Robert Anemone
Professor
Office: (269)
387-4133
Email:
Location
1024 Moore Hall
Mailing address
Department of Anthropology
Western Michigan University
1903 W Michigan Ave
Kalamazoo MI 49008-5306
Education
Ph.D., Biological Anthropology, University of Washington, 1988
Research interests
Vertebrate paleontology, Eocene primates and mammals of the Western US, primate and human evolution, functional morphology, primate locomotion, anatomy, growth and development, primate life history, race and human diversity
Regional focus: Western North America, Wyoming, Africa
Bio: Robert Anemone is a biological anthropologist with research interests in functional morphology, life history, and vertebrate paleontology of the primates. His dissertation work was a functional analysis of the hindlimb skeleton of prosimian primates, with an emphasis on understanding the musculo-skeletal morphology of vertical clinging and leaping primates. He worked with the late Elizabeth Watts of Tulane University on chimpanzee dental development and the evolution of life history among hominids.

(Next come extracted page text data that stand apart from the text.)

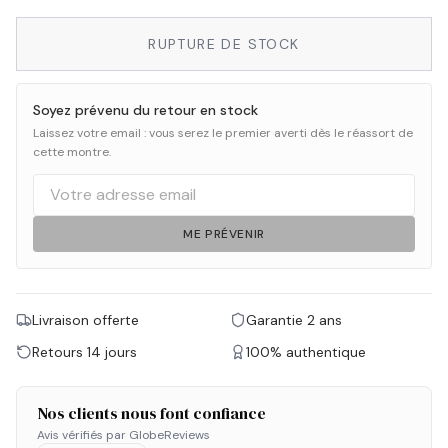
RUPTURE DE STOCK
Soyez prévenu du retour en stock
Laissez votre email : vous serez le premier averti dès le réassort de
cette montre.
ME PRÉVENIR
Livraison offerte
Garantie 2 ans
Retours 14 jours
100% authentique
Nos clients nous font confiance
Avis vérifiés par GlobeReviews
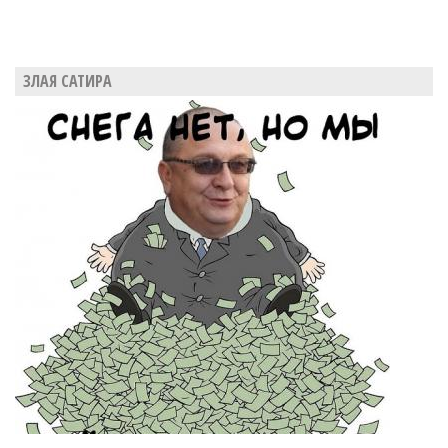
ЗЛАЯ САТИРА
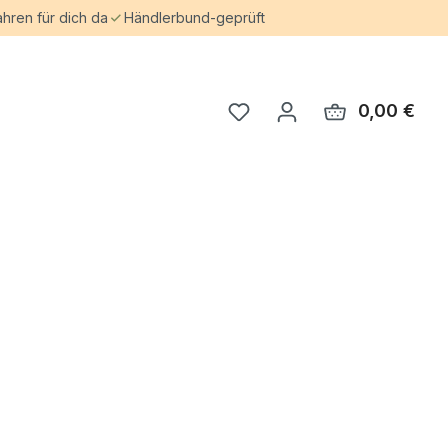
ahren für dich da
Händlerbund-geprüft
0,00 €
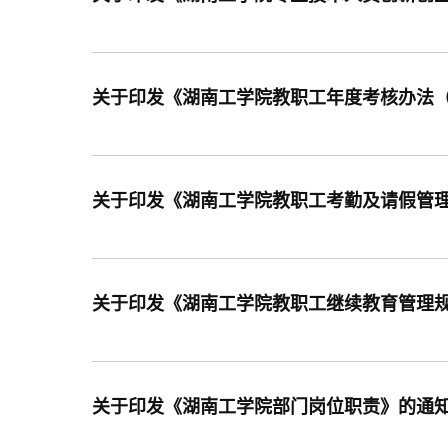
关于印发《湖南工学院教职工年度考核办法（试
关于印发《湖南工学院教职工考勤及请假管理办
关于印发《湖南工学院教职工继续教育管理规定（
关于印发《湖南工学院部门岗位职责》的通知 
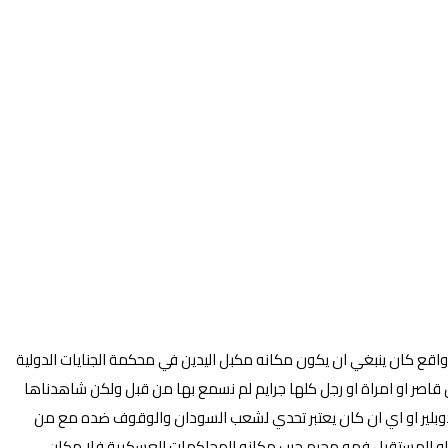
اقع كان ينبغي ان يكون مكانه مكبل اليدين في محكمة الجنايات الدولية
ل قاصر او امراة او رجل كلها جرايم لم نسمع بها من قبل ولكن شاهدناها
 الدوبلير او اي ان كان يعتبر تحدي لشعب السودان والوقوف ضده مع من
ع او المستقبل فهو مجرم حرب مكانه المحاكمات العسكرية فلا مكان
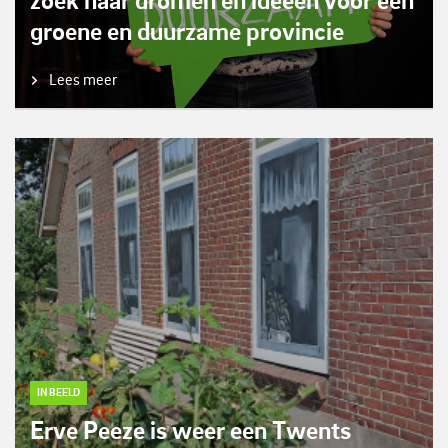
zoek naar dromen en ideeën voor een
groene en duurzame provincie
Lees meer
IN BEELD
Erve Peeze is weer een Twents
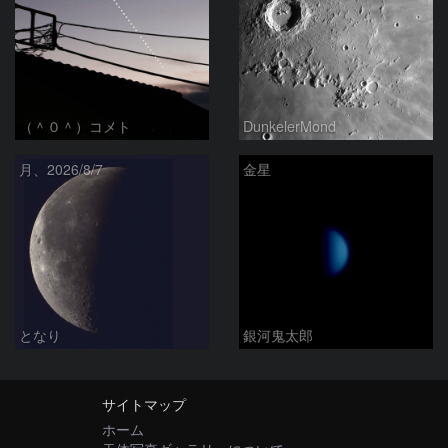
（＾０＾）コメト
DunkelerMond
月、2026/8/7
金星
となり
銀河鬼太郎
サイトマップ
ホーム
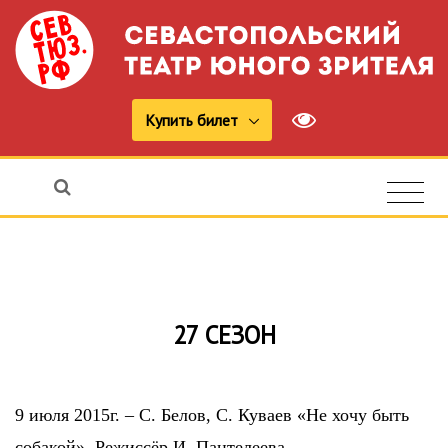
Купить билет
27 СЕЗОН
9 июля 2015г. – С. Белов, С. Куваев «Не хочу быть
собакой». Режиссёр И. Пантелеева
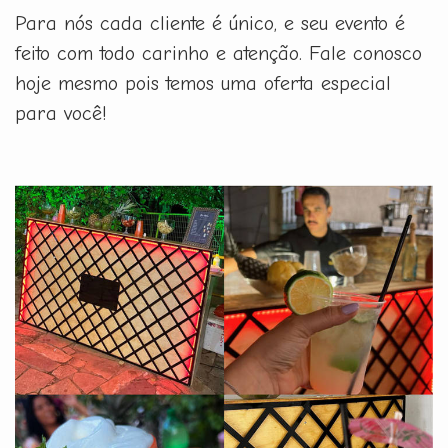
Para nós cada cliente é único, e seu evento é
feito com todo carinho e atenção. Fale conosco
hoje mesmo pois temos uma oferta especial
para você!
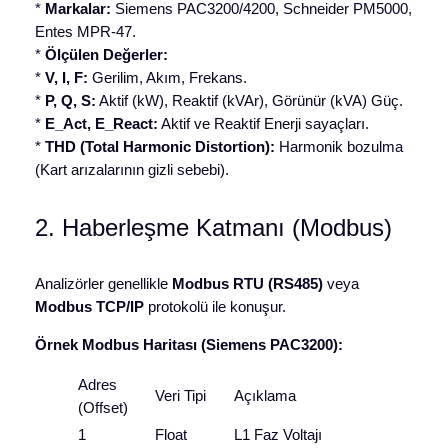
*
Markalar:
Siemens PAC3200/4200, Schneider PM5000,
Entes MPR-47.
*
Ölçülen Değerler:
*
V, I, F:
Gerilim, Akım, Frekans.
*
P, Q, S:
Aktif (kW), Reaktif (kVAr), Görünür (kVA) Güç.
*
E_Act, E_React:
Aktif ve Reaktif Enerji sayaçları.
*
THD (Total Harmonic Distortion):
Harmonik bozulma
(Kart arızalarının gizli sebebi).
2. Haberleşme Katmanı (Modbus)
Analizörler genellikle
Modbus RTU (RS485)
veya
Modbus TCP/IP
protokolü ile konuşur.
Örnek Modbus Haritası (Siemens PAC3200):
Adres
Veri Tipi
Açıklama
(Offset)
1
Float
L1 Faz Voltajı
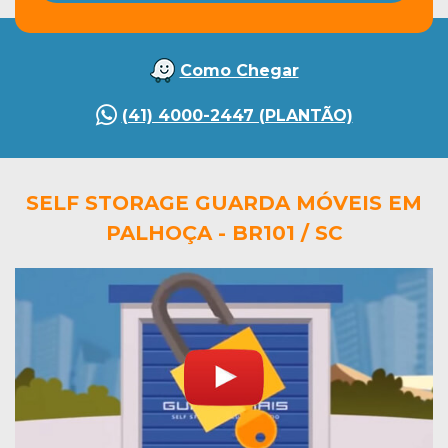
Como Chegar
(41) 4000-2447 (PLANTÃO)
SELF STORAGE GUARDA MÓVEIS EM
PALHOÇA - BR101 / SC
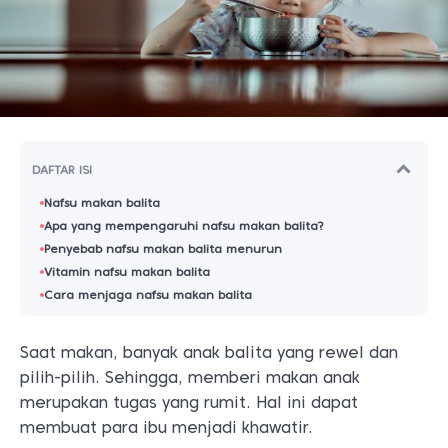
DAFTAR ISI
Nafsu makan balita
Apa yang mempengaruhi nafsu makan balita?
Penyebab nafsu makan balita menurun
Vitamin nafsu makan balita
Cara menjaga nafsu makan balita
Saat makan, banyak anak balita yang rewel dan
pilih-pilih. Sehingga, memberi makan anak
merupakan tugas yang rumit. Hal ini dapat
membuat para ibu menjadi khawatir.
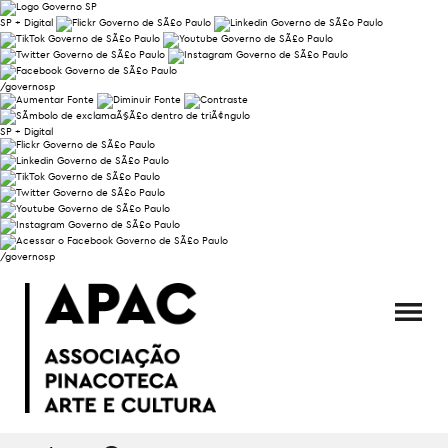
SP + Digital
/governosp
SP + Digital
/governosp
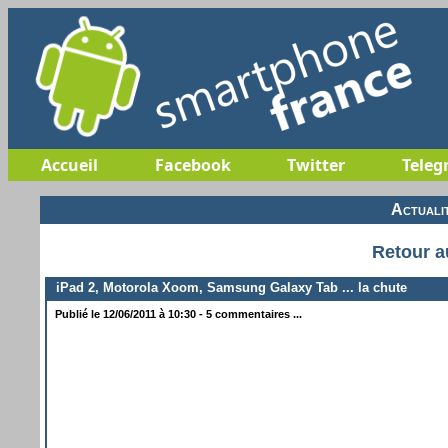
Accueil
Facebook
Twitter
Teleg
Actuali
Retour a
iPad 2, Motorola Xoom, Samsung Galaxy Tab ... la chute
Publié le 12/06/2011 à 10:30 - 5 commentaires ...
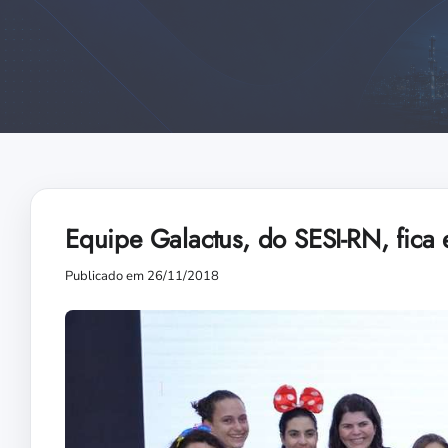
Equipe Galactus, do SESI-RN, fica
Publicado em 26/11/2018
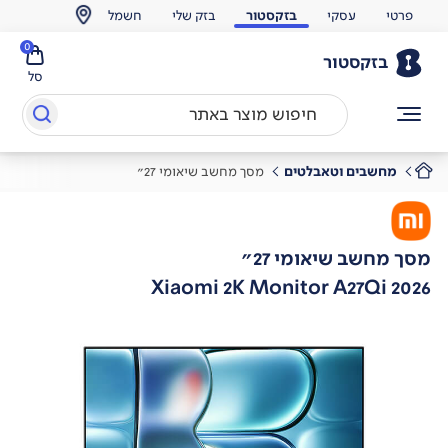
פרטי
עסקי
בזקסטור
בזק שלי
חשמל
0
בזקסטור
סל
מחשבים וטאבלטים
מסך מחשב שיאומי 27"
מסך מחשב שיאומי 27"
Xiaomi 2K Monitor A27Qi 2026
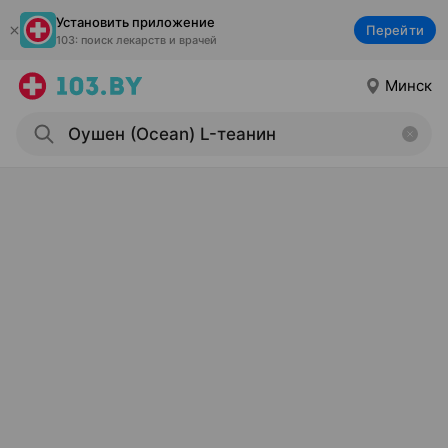
Установить приложение
Перейти
103: поиск лекарств и врачей
Минск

Currently he collaborates with Wendy Dirks of Newcastle University on the reconstruction of life history in Eocene mammals based on the analysis of incremental lines in fossil dental enamel. Since 1994 he has been engaged in vertebrate paleontology fieldwork in Paleocene and Eocene deposits of the Great Divide Basin in southwestern Wyoming. One of the major research foci of the Great Divide Basin Research Project is on the effects of climate change on the evolution of primates and other mammals at the Paleocene-Eocene boundary, some 55 million years ago. Dr. Anemone recently published a book entitled “Race and Human Diversity: A Bio-Cultural Approach” (2010).